Russia's Ambassador to the Organization for Security and Cooperation in Europe says the situation with the mass media in Ukraine is constantly deteriorating
A soundman sits with a bullet proof vest and a helmet in a field efforting to record the sound of shelling in Yugoslavia in 1999 (archive) EPA PHOTO EPA/ANJA NIEDRINGHAUS
A soundman sits with a bullet proof vest and a helmet in a field efforting to record the sound of shelling in Yugoslavia in 1999 (archive)
© EPA PHOTO EPA/ANJA NIEDRINGHAUS

MOSCOW, June 20. /ITAR-TASS/. The Kiev authorities were challenged on Friday to ensure safety for media professionals working in Ukraine's armed conflict zones.

“The situation with the mass media in Ukraine is constantly deteriorating.

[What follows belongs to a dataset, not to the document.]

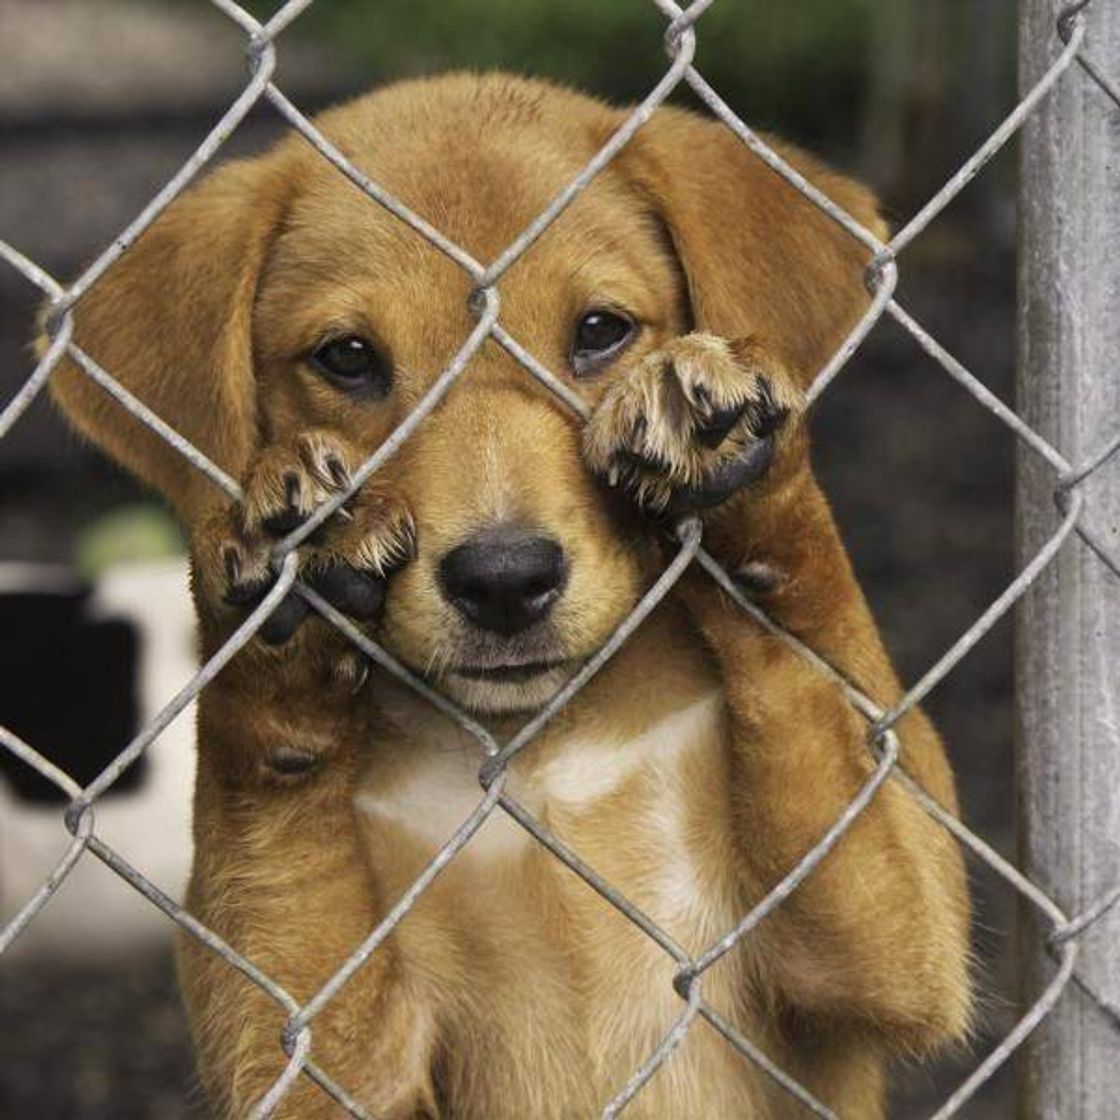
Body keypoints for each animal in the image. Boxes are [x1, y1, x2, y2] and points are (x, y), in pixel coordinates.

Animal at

We again have to face the fact that Russian journalists, that truthfully report on Ukrainian events, are being hunted,” warned Andrei Kelin, Russia's Ambassador to the Organization for Security and Cooperation in Europe (OSCE), quoted on Russia's Foreign Ministry website.

“If Russian journalists had been detained and tortured before, now they are just killed,” he was quoted as saying, citing the deaths of public broadcaster VGTRK correspondents Igor Kornelyuk and Anton Voloshin near Ukraine’s eastern city of Luhansk on June 17.

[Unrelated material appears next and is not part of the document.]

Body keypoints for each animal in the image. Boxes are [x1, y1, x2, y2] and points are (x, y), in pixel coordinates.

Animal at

“We join OSCE Representative on Freedom of the Media Dunja Mijatovic in calling on Kiev’s authorities to protect media representatives working in Ukrainian conflict zones and to bring those responsible for the tragedy to trial,” he said.

Mijatovic said earlier this week that “the media freedom environment” was deteriorating in Ukraine. “I am also worried about the harassment of journalists in the country, which has a negative effect on media professionals who strive to inform the public. I continue to call on all parties to let journalists do their job in a free and safe manner,” she said in a statement then.

Diplomat Kelin noted that the Russian media were also attacked by the Ukrainian National Council for Television and Radio Broadcasting, which had ordered all cable operators to stop transmitting a number of Russian channels, including TVCI (TV Center International), Life News, Russia Today and REN-TV.

“We should stop the illegal practice of abducting journalists and ensure their right to cover events freely and objectively,” Kelin said. “We hope that recent assurances (Ukrainian President) Petro Poroshenko has given, also while talking to the Russian President Vladimir Putin, will be put into action.”

Poroshenko, speaking by telephone with President Putin on Tuesday, offered condolences over the journalists' deaths, pledging a thorough investigation and measures to ensure journalists' security.